The ICC also highlighted the importance of addressing the net interest rate spread of commercial banks, which refers to the difference between the interest rates charged on loans and the interest rates paid on deposits. Thailand’s current interest rate spread of seven percentage points is higher than that of the U.S., where the spread is around four to five percentage points. “Reducing the spread would help small and medium-sized enterprises (SMEs) by lowering their financial costs,” said Mr. Montri. He emphasized that SMEs are crucial to Thailand’s economic growth and reducing their financial burden should be a priority for the new BoT leadership.

The focus on SMEs was echoed by Sangchai Theerakulwanich, president of the Federation of Thai SMEs, who called for a reduction in the policy interest rate to help these businesses cope with high financial costs. He pointed out that hundreds of thousands of SMEs in Thailand are struggling with liquidity issues, and many have already been forced to close their doors.

“Lowering the interest rate would reduce the financial burden on SMEs and give them a better chance to survive in a challenging economic environment,” said Mr. Sangchai. He also expressed concern that while commercial banks and financial institutions are posting higher profits, SMEs are bearing the brunt of the economic downturn. “We need to ask whether the central bank is prioritizing the stability of the financial system at the expense of SMEs and the broader economy,” he added.

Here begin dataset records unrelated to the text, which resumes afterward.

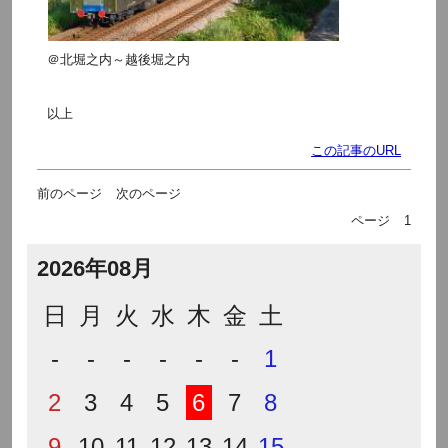
＠北堀之内～越後堀之内
以上
この記事のURL
前のページ
次のページ
ページ
1
2026年08月
日
月
火
水
木
金
土
-
-
-
-
-
-
1
2
3
4
5
6
7
8
9
10
11
12
13
14
15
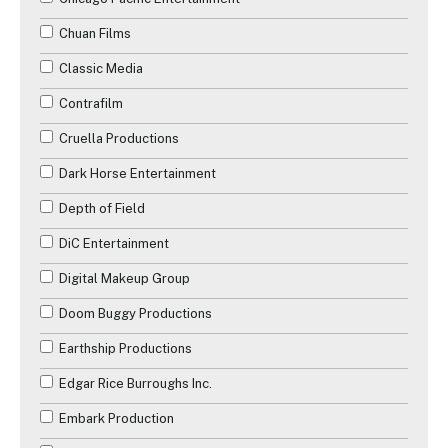
Chuan Films
Classic Media
Contrafilm
Cruella Productions
Dark Horse Entertainment
Depth of Field
DiC Entertainment
Digital Makeup Group
Doom Buggy Productions
✕
Earthship Productions
Reche
Edgar Rice Burroughs Inc.
Embark Production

The Federation of Thai SMEs is advocating for policies that would make it easier for businesses to access loans and maintain cash flow. Mr. Sangchai argued that helping SMEs remain viable is crucial to driving the Thai economy forward, as these businesses form the backbone of the country’s economic structure.

The appointment of the next BoT board chairman is seen as a pivotal moment for the future of Thailand’s economy. While there are differing views on the best approach to monetary policy, the consensus among economists and business leaders is clear: the central bank must be allowed to operate independently, free from political interference, while working in close coordination with the government to address the country’s economic challenges.

Thaniwan Kulmongkol, president of the Thai Restaurant Association, added that beyond monetary policy, the new leadership at the BoT should work with commercial banks to relax loan criteria for SMEs, particularly those in the service sectors like restaurants, which were severely impacted by the pandemic. “Restaurant operators are finding it difficult to access loans, and we need more support from financial institutions to recover,” she said.

As the selection process for the new BoT chairman continues, the business community and economic experts will be watching closely to see how the central bank’s policies evolve. At stake is the delicate balance between ensuring financial stability and fostering the economic growth needed to lift Thailand out of its current stagnation.